Pushing Back the Limits of Hydrosilylation: Unprecedented Catalytic Reduction of Organic Ureas to Formamidines

Abstract

Catalytic hydrosilylation of carbonyl functional groups is gaining an increasing interest in synthetic organic chemistry because it circumvents important limitations of the more classical hydrogenation or metal-hydride mediated reduction methodologies. Indeed, hydrosilanes are practical reducing agents because they have a mild reduction potential and are less sensitive to moisture than LiAlH4, DIBAL or NaBH4. Moreover, the slightly polar and weaker Si–H bond (bond dissociation energy (BDE) 92 kcal/mol in SiH4) [2] is easier to activate than the strong non-polar H–H bond (BDE 104 kcal/mol) and hydrosilylation reactions can be promoted using noble metal-free catalysts or organocatalysts under mild reaction conditions, without the need for high-pressure apparatus.
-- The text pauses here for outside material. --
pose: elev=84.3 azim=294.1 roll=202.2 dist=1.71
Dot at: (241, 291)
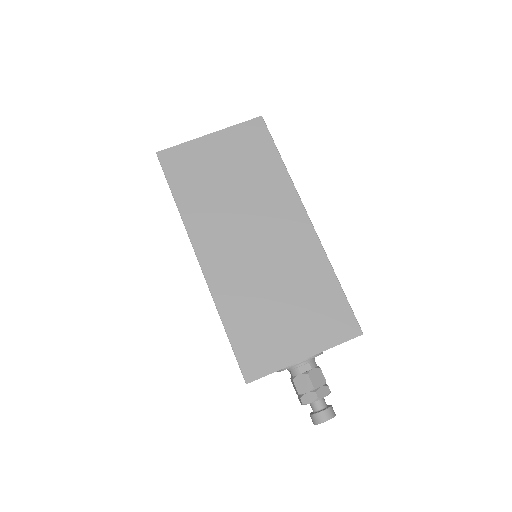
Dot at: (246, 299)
As a result, catalytic hydrosilylation can achieve highly chemoand regio-selective transformations and recent examples include the reduction of carboxylic acids, esters (to ethers and aldehydes) and amides. Nonetheless, the methodology still has limitations and, so far, the catalytic hydrosilylation of organic ureas to formamidines remains unknown. Indeed, the C=O group in urea derivatives is the least electrophilic function within the series of carbonyl groups in aldehydes, ketones, esters, amides, carbonates, carbamates and ureas. This effect primarily results from strong resonance effects between the vacant π*C=O orbital and the vicinal nitrogen lone pairs in urea. As a result, strong reductants such as aluminoand boro-hydrides have been utilized so far for the reduction of urea derivatives to formamidines. However, they also lead to over-reduction to the aminal derivative, because the formamidine product is more easily reduced than the urea starting material. In 2011, Milstein and coworkers were the first to successfully promote the hydrogenation of organic ureas, utilizing tailor-made ruthenium catalysts. However, the ruthenium catalysts promote C–N over C–O bond cleavage and the resulting formamide intermediate is hydrogenated faster than the urea starting material, leading to the formation of methanol and free amines (Scheme 1).